Question

Two planets are orbiting a star. Planet B can be seen from Planet A with the eye, but as the figure shows, Planet could be located at either of two possible positions. Planet A is 65 million miles from the star and Planet B is 45 million miles from the star, as shown in the figure below. If the viewing angle between the star and Planet B is 19 , find the possible distances from Planet A to Planet B . Round your answers to the nearest tenth.

Answer 1

Explanation:

Let's call the distance from Planet A to one of the possible positions of Planet B "x". We can use trigonometry to relate the angle between the star and Planet B (19°), the distance from the star to Planet A (65 million miles), and the distances from Planet A to Planet B (x).

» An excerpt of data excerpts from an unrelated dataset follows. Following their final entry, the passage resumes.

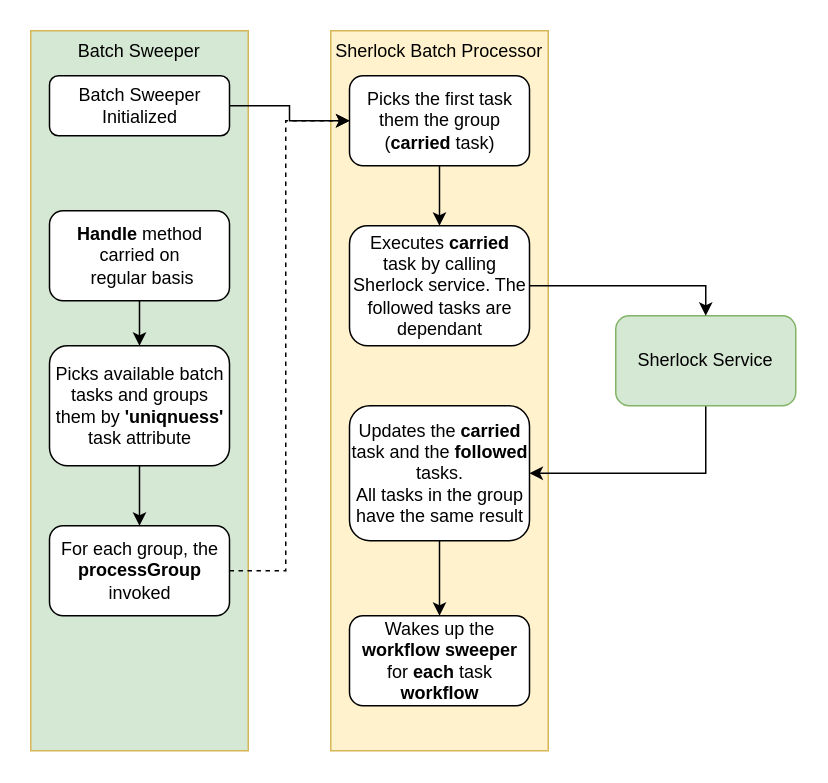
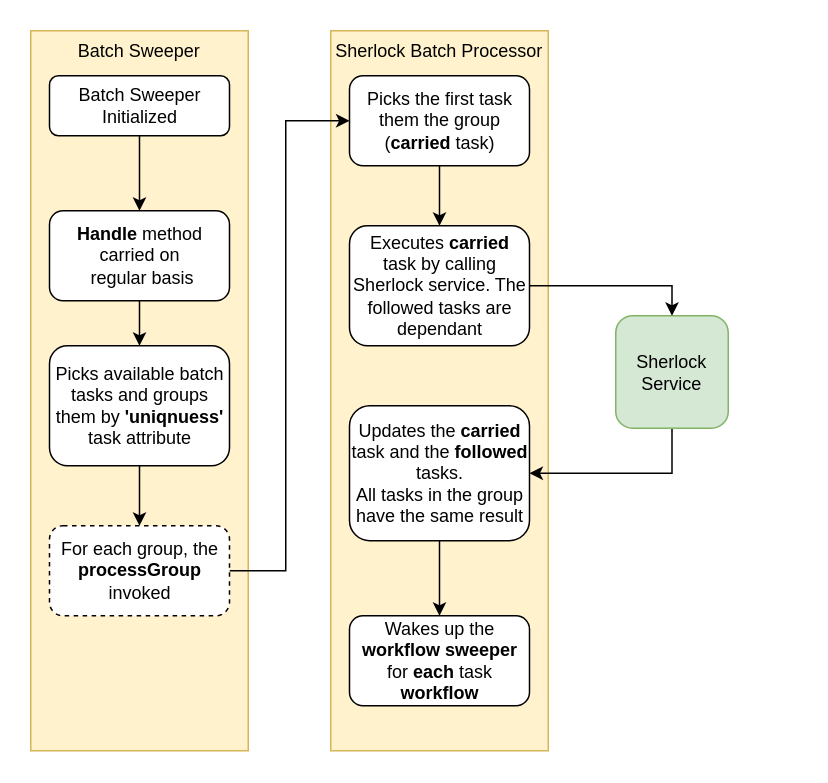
  <mxCell id="0" />
  <mxCell id="1" parent="0" />
  <mxCell id="2" value="Sherlock Batch Processor" style="fillColor=#fff2cc;strokeColor=#d6b656;dashed=0;verticalAlign=top;fontStyle=0;fontSize=12;" vertex="1" parent="1"><mxGeometry x="220" y="20" width="145" height="480" as="geometry" /></mxCell>
- <mxCell id="3" value="Batch Sweeper" style="fillColor=#d5e8d4;strokeColor=#d6b656;dashed=0;verticalAlign=top;fontStyle=0;fontSize=12;" vertex="1" parent="1"><mxGeometry x="20" y="20" width="145" height="480" as="geometry" /></mxCell>
- <mxCell id="4" value="" style="edgeStyle=orthogonalEdgeStyle;rounded=0;orthogonalLoop=1;jettySize=auto;html=1;fontSize=12;" edge="1" parent="1" source="5" target="15"><mxGeometry relative="1" as="geometry" /></mxCell>
+ <mxCell id="3" value="Batch Sweeper" style="fillColor=#fff2cc;strokeColor=#d6b656;dashed=0;verticalAlign=top;fontStyle=0;fontSize=12;" vertex="1" parent="1"><mxGeometry x="20" y="20" width="145" height="480" as="geometry" /></mxCell>
+ <mxCell id="4" value="" style="edgeStyle=orthogonalEdgeStyle;rounded=0;orthogonalLoop=1;jettySize=auto;html=1;fontSize=12;" edge="1" parent="1" source="5" target="9"><mxGeometry relative="1" as="geometry" /></mxCell>
  <mxCell id="5" value="Batch Sweeper&lt;br&gt;Initialized" style="rounded=1;whiteSpace=wrap;html=1;fontSize=12;" vertex="1" parent="1"><mxGeometry x="32.5" y="50" width="120" height="40" as="geometry" /></mxCell>
  <mxCell id="6" value="" style="edgeStyle=orthogonalEdgeStyle;rounded=0;orthogonalLoop=1;jettySize=auto;html=1;fontSize=12;entryX=1;entryY=0.5;entryDx=0;entryDy=0;exitX=0.5;exitY=1;exitDx=0;exitDy=0;" edge="1" parent="1" source="7" target="19"><mxGeometry relative="1" as="geometry" /></mxCell>
- <mxCell id="7" value="Sherlock Service" style="rounded=1;whiteSpace=wrap;html=1;fontSize=12;fillColor=#d5e8d4;strokeColor=#82b366;" vertex="1" parent="1"><mxGeometry x="410" y="210" width="120" height="60" as="geometry" /></mxCell>
+ <mxCell id="7" value="Sherlock Service" style="rounded=1;whiteSpace=wrap;html=1;fontSize=12;fillColor=#d5e8d4;strokeColor=#82b366;" vertex="1" parent="1"><mxGeometry x="410" y="210" width="75" height="75" as="geometry" /></mxCell>
  <mxCell id="8" value="" style="edgeStyle=orthogonalEdgeStyle;rounded=0;orthogonalLoop=1;jettySize=auto;html=1;fontSize=12;" edge="1" parent="1" source="9" target="11"><mxGeometry relative="1" as="geometry" /></mxCell>
  <mxCell id="9" value="&lt;b&gt;Handle &lt;/b&gt;method carried on&lt;br&gt;&amp;nbsp;regular basis" style="whiteSpace=wrap;html=1;rounded=1;" vertex="1" parent="1"><mxGeometry x="32.5" y="140" width="120" height="60" as="geometry" /></mxCell>
  <mxCell id="10" value="" style="edgeStyle=orthogonalEdgeStyle;rounded=0;orthogonalLoop=1;jettySize=auto;html=1;fontSize=12;" edge="1" parent="1" source="11" target="13"><mxGeometry relative="1" as="geometry" /></mxCell>
  <mxCell id="11" value="Picks available batch tasks and groups them by &lt;b&gt;'uniqnuess'&lt;/b&gt; task attribute" style="whiteSpace=wrap;html=1;rounded=1;" vertex="1" parent="1"><mxGeometry x="32.5" y="230" width="120" height="80" as="geometry" /></mxCell>
- <mxCell id="12" style="edgeStyle=orthogonalEdgeStyle;rounded=0;orthogonalLoop=1;jettySize=auto;html=1;entryX=0;entryY=0.5;entryDx=0;entryDy=0;fontSize=12;dashed=1;" edge="1" parent="1" source="13" target="15"><mxGeometry relative="1" as="geometry"><Array as="points"><mxPoint x="190" y="380" /><mxPoint x="190" y="80" /></Array></mxGeometry></mxCell>
- <mxCell id="13" value="For each group, the &lt;b&gt;processGroup &lt;/b&gt;invoked" style="whiteSpace=wrap;html=1;rounded=1;" vertex="1" parent="1"><mxGeometry x="32.5" y="350" width="120" height="60" as="geometry" /></mxCell>
+ <mxCell id="12" style="edgeStyle=orthogonalEdgeStyle;rounded=0;orthogonalLoop=1;jettySize=auto;html=1;entryX=0;entryY=0.5;entryDx=0;entryDy=0;fontSize=12;" edge="1" parent="1" source="13" target="15"><mxGeometry relative="1" as="geometry"><Array as="points"><mxPoint x="190" y="380" /><mxPoint x="190" y="80" /></Array></mxGeometry></mxCell>
+ <mxCell id="13" value="For each group, the &lt;b&gt;processGroup &lt;/b&gt;invoked" style="whiteSpace=wrap;html=1;rounded=1;dashed=1;" vertex="1" parent="1"><mxGeometry x="32.5" y="350" width="120" height="60" as="geometry" /></mxCell>
  <mxCell id="14" value="" style="edgeStyle=orthogonalEdgeStyle;rounded=0;orthogonalLoop=1;jettySize=auto;html=1;fontSize=12;" edge="1" parent="1" source="15" target="17"><mxGeometry relative="1" as="geometry" /></mxCell>
  <mxCell id="15" value="Picks the first task them the group (&lt;b&gt;carried &lt;/b&gt;task)" style="rounded=1;whiteSpace=wrap;html=1;fontSize=12;" vertex="1" parent="1"><mxGeometry x="232.5" y="50" width="120" height="60" as="geometry" /></mxCell>
  <mxCell id="16" style="edgeStyle=orthogonalEdgeStyle;rounded=0;orthogonalLoop=1;jettySize=auto;html=1;entryX=0.5;entryY=0;entryDx=0;entryDy=0;fontSize=12;" edge="1" parent="1" source="17" target="7"><mxGeometry relative="1" as="geometry" /></mxCell>
  <mxCell id="17" value="Executes &lt;b&gt;carried&lt;/b&gt; task by calling Sherlock service. The followed tasks are dependant" style="whiteSpace=wrap;html=1;rounded=1;" vertex="1" parent="1"><mxGeometry x="232.5" y="150" width="120" height="80" as="geometry" /></mxCell>
  <mxCell id="18" value="" style="edgeStyle=orthogonalEdgeStyle;rounded=0;orthogonalLoop=1;jettySize=auto;html=1;fontSize=12;" edge="1" parent="1" source="19" target="20"><mxGeometry relative="1" as="geometry" /></mxCell>
  <mxCell id="19" value="Updates the &lt;b&gt;carried &lt;/b&gt;task and the &lt;b&gt;followed &lt;/b&gt;tasks.&lt;br&gt;All tasks in the group have the same result" style="whiteSpace=wrap;html=1;rounded=1;" vertex="1" parent="1"><mxGeometry x="232.5" y="270" width="120" height="90" as="geometry" /></mxCell>
  <mxCell id="20" value="Wakes up the &lt;b&gt;workflow sweeper&lt;/b&gt; for &lt;b&gt;each &lt;/b&gt;task &lt;b&gt;workflow&lt;/b&gt;" style="whiteSpace=wrap;html=1;rounded=1;" vertex="1" parent="1"><mxGeometry x="232.5" y="410" width="120" height="60" as="geometry" /></mxCell>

In a right triangle with angle 19°, the opposite side is x and the adjacent side is 65 - 45 = 20 million miles. Therefore, we can use the tangent function to relate these sides:

tan(19°) = x / 20

Solving for x, we get:

x = 20 tan(19°) ≈ 6.7 million miles

So one possible distance from Planet A to Planet B is approximately 6.7 million miles.

However, there is another possible position for Planet B, which is on the other side of Planet A as shown in the figure. In this case, the distance from Planet A to Planet B is:

y = 65 + 45 + 20 = 130 million miles

Therefore, the two possible distances from Planet A to Planet B are approximately 6.7 million miles and 130 million miles (rounded to the nearest tenth).